Members of this forum share a lot with others, does anyone share designs? I understand why graphic designers may not want to hear about this, but skip the royalties, add courtesty, and we'll all be able to sell more t's! I look at sites, shops, what worn and use what I like, wouldn't you? Lot's of sites with graphic's out there, but nothing I've found that would compare to us posting what we have produced that actually works. Who knows, what's hot in Denver might just be great in the Windy City with just a change here or there? I don't mean taking the design across town and popping a bunch out in their back yard but sharing ideals of art. Once again, we're in business to sell tranfers/cloths not art designs as a whole. Happy pressing.


----------



## lben (Jun 3, 2008)

People want their own designs and they don't want to share them without a profit. Taking what someone else has done and copying it would be intellectual property theft, so we don't do that either. I don't think this site allows for sharing of files and stuff anyhow.


----------



## Sport T (Nov 10, 2010)

Bad idea. Sounds like you just want to save some bucks on graphic design.


----------



## selanac (Jan 8, 2007)

Got T, you're right GD's don't like that. This site actually has many Gd's, not just screen printers. 

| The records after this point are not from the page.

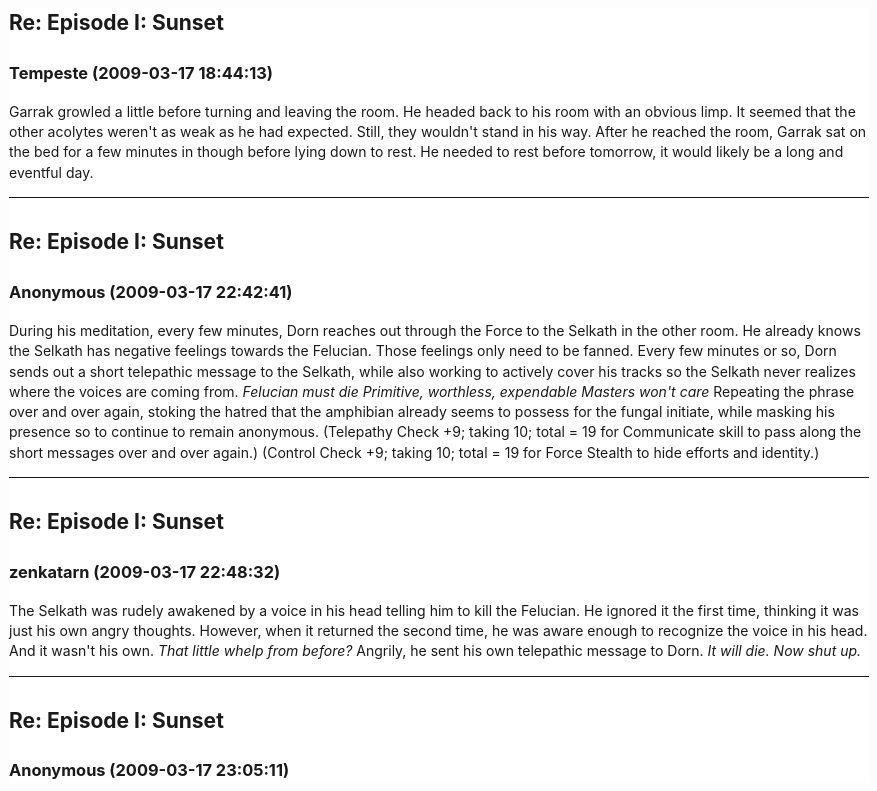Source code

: 
## Re: Episode I: Sunset

### **Tempeste** (2009-03-17 18:44:13)

Garrak growled a little before turning and leaving the room. He headed back to his room with an obvious limp. It seemed that the other acolytes weren't as weak as he had expected. Still, they wouldn't stand in his way. After he reached the room, Garrak sat on the bed for a few minutes in though before lying down to rest. He needed to rest before tomorrow, it would likely be a long and eventful day.

---

## Re: Episode I: Sunset

### **Anonymous** (2009-03-17 22:42:41)

During his meditation, every few minutes, Dorn reaches out through the Force to the Selkath in the other room. He already knows the Selkath has negative feelings towards the Felucian. Those feelings only need to be fanned. Every few minutes or so, Dorn sends out a short telepathic message to the Selkath, while also working to actively cover his tracks so the Selkath never realizes where the voices are coming from.
*Felucian must die*
*Primitive, worthless, expendable*
*Masters won't care*
Repeating the phrase over and over again, stoking the hatred that the amphibian already seems to possess for the fungal initiate, while masking his presence so to continue to remain anonymous.
(Telepathy Check +9; taking 10; total = 19 for Communicate skill to pass along the short messages over and over again.)
(Control Check +9; taking 10; total = 19 for Force Stealth to hide efforts and identity.)

---

## Re: Episode I: Sunset

### **zenkatarn** (2009-03-17 22:48:32)

The Selkath was rudely awakened by a voice in his head telling him to kill the Felucian. He ignored it the first time, thinking it was just his own angry thoughts. However, when it returned the second time, he was aware enough to recognize the voice in his head. And it wasn't his own. *That little whelp from before?* Angrily, he sent his own telepathic message to Dorn.
*It will die.
Now shut up.*

---

## Re: Episode I: Sunset

### **Anonymous** (2009-03-17 23:05:11)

The way I approach it, and not always successful. However, I have an amount per t-shirt I sell with their design. Some like it, and some don't. For those that don't want you to license their design. 

If you license it from them many will charge like for example $35 per design, and you use it as much as you want. I propose, $1.00 per t-shirt I sell. If I sell 1000, they make $1,000. If I choose their way they make $35.00. 

If their designs are Hot, they and the seller is honest, they stand to make a whole lot more money. 

I'm sure many will chime in with their pro's and cons, but it's really between you and the GD what you pay.


----------